*** Begin section ***

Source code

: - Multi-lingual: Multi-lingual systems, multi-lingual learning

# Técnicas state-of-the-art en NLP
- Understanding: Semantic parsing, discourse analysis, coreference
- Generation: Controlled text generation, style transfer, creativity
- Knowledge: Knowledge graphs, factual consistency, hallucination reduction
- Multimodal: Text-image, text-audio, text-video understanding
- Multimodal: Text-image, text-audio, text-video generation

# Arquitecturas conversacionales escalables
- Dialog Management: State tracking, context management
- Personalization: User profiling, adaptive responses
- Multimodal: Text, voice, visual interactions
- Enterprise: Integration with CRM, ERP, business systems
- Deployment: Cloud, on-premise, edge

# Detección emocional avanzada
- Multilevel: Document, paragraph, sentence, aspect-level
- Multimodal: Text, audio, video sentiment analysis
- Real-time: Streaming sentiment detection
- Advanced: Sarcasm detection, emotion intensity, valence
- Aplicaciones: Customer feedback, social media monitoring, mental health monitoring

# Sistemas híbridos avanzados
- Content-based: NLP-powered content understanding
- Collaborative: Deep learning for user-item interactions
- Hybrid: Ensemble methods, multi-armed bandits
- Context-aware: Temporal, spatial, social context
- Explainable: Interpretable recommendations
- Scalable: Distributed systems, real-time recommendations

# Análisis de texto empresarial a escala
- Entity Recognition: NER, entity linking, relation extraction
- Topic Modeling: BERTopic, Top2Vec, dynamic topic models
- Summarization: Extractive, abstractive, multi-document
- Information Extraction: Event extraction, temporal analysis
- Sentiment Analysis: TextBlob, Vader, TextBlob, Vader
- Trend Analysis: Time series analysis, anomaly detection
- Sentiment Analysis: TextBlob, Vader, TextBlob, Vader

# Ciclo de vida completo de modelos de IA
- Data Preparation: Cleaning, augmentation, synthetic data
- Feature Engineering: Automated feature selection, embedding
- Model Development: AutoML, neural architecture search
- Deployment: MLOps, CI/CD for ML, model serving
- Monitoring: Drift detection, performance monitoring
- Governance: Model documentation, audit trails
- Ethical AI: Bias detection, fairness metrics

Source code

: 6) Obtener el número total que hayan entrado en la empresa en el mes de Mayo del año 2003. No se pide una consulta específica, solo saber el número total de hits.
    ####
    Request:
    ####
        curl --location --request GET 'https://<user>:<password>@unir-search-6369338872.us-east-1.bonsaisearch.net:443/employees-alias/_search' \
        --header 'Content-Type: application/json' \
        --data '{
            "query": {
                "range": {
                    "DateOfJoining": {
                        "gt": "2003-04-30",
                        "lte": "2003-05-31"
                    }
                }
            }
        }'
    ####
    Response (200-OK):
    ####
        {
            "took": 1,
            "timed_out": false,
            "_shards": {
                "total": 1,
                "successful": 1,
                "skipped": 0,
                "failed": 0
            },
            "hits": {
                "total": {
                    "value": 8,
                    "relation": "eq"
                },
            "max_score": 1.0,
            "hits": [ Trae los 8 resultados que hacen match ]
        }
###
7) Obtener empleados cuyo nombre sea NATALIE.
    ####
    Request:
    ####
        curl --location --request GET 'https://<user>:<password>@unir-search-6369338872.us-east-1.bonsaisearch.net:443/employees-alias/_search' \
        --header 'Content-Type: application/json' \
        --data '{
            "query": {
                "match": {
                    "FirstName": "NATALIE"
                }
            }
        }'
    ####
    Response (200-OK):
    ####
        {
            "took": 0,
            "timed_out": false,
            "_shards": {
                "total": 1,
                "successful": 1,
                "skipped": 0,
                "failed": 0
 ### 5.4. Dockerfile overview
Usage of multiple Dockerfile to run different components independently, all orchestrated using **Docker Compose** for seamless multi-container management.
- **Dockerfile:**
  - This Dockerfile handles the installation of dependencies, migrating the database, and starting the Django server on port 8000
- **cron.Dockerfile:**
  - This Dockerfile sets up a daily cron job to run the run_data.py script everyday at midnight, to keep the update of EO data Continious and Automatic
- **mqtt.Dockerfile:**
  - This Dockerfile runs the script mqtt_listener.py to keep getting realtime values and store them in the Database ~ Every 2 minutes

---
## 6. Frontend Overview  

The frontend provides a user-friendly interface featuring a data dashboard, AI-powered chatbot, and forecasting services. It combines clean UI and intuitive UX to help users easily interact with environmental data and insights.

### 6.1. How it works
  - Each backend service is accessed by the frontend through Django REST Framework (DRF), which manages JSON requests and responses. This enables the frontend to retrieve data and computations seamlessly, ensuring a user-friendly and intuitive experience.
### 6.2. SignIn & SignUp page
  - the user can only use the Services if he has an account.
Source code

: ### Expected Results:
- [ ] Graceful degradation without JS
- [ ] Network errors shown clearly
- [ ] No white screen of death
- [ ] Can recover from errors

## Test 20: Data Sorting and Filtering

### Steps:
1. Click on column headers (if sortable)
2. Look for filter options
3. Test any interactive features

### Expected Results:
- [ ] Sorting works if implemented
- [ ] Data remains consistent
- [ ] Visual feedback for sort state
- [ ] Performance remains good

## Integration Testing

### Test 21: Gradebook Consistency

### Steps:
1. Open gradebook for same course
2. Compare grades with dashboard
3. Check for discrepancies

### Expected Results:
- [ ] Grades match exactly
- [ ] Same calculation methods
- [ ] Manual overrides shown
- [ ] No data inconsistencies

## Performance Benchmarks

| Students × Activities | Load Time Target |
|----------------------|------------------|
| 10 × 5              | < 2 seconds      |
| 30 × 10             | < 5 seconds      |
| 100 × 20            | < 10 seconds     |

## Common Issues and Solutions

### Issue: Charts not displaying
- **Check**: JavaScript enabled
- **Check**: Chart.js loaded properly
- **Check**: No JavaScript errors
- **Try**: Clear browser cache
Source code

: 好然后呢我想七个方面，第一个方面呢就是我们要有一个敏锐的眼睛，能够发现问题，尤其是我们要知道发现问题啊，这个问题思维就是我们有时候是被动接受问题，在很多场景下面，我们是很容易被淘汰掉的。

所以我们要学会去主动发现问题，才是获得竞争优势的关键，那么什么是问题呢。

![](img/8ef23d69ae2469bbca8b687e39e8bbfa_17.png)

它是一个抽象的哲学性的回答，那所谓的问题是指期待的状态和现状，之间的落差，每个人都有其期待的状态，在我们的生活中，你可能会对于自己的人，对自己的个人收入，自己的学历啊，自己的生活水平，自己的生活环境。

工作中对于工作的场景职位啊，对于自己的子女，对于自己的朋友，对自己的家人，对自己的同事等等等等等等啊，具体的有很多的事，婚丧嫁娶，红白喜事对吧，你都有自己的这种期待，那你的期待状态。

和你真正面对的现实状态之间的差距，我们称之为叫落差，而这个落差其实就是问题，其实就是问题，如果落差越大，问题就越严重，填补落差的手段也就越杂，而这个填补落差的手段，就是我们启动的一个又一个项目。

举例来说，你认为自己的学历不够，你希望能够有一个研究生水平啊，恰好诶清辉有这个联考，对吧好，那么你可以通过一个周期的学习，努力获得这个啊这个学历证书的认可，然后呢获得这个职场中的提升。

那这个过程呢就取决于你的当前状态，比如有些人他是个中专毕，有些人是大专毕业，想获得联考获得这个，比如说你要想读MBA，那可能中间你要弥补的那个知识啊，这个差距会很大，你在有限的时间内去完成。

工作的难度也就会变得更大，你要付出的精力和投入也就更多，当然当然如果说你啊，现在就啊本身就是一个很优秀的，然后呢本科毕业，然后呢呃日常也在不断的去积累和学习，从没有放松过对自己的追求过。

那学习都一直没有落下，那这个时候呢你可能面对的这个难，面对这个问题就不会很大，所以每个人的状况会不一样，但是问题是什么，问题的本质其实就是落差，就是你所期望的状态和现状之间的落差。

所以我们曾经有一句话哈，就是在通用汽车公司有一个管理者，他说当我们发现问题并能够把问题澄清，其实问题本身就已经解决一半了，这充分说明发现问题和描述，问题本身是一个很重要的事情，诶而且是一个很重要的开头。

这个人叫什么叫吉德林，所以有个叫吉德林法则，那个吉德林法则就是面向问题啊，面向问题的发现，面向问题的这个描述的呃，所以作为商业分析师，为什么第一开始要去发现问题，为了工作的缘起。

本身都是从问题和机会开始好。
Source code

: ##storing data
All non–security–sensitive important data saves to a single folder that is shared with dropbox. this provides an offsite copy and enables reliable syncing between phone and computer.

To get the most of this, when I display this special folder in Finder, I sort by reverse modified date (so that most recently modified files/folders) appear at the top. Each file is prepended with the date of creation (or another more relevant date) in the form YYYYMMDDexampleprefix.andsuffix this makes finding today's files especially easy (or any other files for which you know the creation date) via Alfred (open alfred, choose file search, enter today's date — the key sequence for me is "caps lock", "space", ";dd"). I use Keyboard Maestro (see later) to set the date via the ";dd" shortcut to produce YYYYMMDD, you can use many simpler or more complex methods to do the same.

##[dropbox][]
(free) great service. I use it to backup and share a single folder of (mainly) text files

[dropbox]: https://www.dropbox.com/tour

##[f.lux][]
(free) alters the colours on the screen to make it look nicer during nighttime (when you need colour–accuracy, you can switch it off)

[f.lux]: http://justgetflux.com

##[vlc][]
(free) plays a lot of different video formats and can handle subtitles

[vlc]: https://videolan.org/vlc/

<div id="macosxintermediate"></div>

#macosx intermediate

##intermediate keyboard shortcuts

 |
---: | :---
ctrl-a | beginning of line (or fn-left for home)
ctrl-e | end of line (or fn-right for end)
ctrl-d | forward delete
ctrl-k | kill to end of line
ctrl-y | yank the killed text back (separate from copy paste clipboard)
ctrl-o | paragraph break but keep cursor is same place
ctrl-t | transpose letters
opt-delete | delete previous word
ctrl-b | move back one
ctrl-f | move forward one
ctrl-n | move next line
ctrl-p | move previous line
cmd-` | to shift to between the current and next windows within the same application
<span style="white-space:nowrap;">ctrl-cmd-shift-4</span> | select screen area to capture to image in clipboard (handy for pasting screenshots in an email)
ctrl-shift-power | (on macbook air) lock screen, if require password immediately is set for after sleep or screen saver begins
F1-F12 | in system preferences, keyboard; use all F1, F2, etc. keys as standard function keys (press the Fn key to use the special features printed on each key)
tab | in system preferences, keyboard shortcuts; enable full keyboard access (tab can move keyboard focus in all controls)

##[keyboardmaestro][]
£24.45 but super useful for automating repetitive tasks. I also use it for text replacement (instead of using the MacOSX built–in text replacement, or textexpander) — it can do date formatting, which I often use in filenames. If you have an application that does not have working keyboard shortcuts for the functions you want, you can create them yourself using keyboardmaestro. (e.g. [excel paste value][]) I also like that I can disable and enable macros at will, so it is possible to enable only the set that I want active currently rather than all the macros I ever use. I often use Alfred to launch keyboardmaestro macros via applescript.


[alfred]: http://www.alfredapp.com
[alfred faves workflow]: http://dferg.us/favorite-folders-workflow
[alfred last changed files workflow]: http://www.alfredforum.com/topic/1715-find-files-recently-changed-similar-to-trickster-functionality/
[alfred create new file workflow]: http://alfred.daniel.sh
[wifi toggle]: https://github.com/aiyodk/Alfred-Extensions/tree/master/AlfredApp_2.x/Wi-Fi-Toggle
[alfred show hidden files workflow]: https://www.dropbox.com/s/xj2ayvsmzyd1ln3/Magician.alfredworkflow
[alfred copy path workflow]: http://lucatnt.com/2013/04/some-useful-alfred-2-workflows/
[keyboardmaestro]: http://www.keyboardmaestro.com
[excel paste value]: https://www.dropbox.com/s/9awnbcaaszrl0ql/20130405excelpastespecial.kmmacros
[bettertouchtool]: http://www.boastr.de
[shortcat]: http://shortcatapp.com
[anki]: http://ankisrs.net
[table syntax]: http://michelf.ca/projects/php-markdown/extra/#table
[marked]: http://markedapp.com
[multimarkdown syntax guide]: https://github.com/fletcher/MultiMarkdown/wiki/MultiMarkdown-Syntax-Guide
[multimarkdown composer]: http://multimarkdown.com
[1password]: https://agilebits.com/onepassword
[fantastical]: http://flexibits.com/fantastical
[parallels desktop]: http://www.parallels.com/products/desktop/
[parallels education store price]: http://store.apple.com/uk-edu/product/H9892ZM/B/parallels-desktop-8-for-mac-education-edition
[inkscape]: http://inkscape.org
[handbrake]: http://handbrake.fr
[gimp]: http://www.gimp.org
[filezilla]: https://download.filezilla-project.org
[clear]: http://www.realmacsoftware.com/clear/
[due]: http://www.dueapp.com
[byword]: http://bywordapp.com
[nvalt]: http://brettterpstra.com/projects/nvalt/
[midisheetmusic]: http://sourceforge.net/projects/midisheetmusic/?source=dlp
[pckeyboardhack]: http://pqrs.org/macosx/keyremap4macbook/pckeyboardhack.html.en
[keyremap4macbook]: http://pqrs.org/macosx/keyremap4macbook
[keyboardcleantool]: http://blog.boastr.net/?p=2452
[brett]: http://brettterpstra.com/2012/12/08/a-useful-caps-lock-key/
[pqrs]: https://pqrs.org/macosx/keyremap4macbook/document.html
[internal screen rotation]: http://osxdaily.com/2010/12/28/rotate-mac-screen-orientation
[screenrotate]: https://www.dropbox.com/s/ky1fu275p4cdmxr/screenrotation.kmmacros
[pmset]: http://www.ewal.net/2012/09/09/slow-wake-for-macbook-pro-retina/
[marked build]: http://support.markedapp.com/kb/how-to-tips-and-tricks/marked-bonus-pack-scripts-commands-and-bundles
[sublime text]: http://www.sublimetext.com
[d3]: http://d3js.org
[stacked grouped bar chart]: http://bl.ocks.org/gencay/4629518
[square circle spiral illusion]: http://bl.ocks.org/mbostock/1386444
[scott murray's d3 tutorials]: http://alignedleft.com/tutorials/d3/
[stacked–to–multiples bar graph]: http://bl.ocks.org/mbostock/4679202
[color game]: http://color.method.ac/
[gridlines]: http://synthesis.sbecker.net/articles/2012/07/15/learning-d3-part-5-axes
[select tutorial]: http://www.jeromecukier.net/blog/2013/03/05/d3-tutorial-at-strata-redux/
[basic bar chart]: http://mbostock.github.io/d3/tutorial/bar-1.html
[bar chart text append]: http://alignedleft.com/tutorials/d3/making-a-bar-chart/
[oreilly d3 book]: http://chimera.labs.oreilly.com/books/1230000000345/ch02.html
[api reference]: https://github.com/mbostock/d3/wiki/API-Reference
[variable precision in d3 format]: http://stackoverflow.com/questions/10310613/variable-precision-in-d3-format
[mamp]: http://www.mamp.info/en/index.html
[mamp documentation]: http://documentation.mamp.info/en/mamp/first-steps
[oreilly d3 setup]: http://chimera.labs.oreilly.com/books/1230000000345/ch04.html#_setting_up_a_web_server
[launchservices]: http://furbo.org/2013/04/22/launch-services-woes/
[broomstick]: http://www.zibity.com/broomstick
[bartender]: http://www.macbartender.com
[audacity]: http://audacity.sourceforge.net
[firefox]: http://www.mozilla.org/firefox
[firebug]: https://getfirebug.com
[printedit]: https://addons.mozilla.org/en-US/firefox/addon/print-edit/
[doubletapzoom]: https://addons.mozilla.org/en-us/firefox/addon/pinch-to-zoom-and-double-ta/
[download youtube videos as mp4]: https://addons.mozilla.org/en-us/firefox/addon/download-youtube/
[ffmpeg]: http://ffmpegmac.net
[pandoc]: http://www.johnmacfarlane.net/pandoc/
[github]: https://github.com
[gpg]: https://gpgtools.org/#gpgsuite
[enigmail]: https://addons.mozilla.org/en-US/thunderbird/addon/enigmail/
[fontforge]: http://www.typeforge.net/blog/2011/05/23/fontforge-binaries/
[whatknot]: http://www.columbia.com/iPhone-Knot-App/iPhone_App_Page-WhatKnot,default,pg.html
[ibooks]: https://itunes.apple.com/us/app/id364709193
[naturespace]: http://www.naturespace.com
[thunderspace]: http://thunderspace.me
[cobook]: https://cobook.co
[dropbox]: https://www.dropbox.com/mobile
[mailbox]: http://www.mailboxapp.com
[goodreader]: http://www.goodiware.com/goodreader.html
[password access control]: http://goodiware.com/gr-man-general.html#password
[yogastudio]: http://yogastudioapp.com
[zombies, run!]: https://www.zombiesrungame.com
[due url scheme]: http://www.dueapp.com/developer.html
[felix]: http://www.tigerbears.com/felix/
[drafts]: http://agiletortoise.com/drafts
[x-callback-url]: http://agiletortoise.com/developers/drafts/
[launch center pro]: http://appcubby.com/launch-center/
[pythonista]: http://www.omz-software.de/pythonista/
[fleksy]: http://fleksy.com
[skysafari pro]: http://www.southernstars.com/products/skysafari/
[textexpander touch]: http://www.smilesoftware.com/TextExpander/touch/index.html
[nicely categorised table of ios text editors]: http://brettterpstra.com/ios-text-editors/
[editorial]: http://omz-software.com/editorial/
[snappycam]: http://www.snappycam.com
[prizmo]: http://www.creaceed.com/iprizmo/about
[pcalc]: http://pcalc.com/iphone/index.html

*** End section ***

(JOB): Write the opening line of the data above and every line after it, exactly, stopping once you have written the line with "- Collaborative: Deep".

(COMPLETED EXERCISE):
Source code

: - Multi-lingual: Multi-lingual systems, multi-lingual learning

# Técnicas state-of-the-art en NLP
- Understanding: Semantic parsing, discourse analysis, coreference
- Generation: Controlled text generation, style transfer, creativity
- Knowledge: Knowledge graphs, factual consistency, hallucination reduction
- Multimodal: Text-image, text-audio, text-video understanding
- Multimodal: Text-image, text-audio, text-video generation

# Arquitecturas conversacionales escalables
- Dialog Management: State tracking, context management
- Personalization: User profiling, adaptive responses
- Multimodal: Text, voice, visual interactions
- Enterprise: Integration with CRM, ERP, business systems
- Deployment: Cloud, on-premise, edge

# Detección emocional avanzada
- Multilevel: Document, paragraph, sentence, aspect-level
- Multimodal: Text, audio, video sentiment analysis
- Real-time: Streaming sentiment detection
- Advanced: Sarcasm detection, emotion intensity, valence
- Aplicaciones: Customer feedback, social media monitoring, mental health monitoring

# Sistemas híbridos avanzados
- Content-based: NLP-powered content understanding
- Collaborative: Deep learning for user-item interactions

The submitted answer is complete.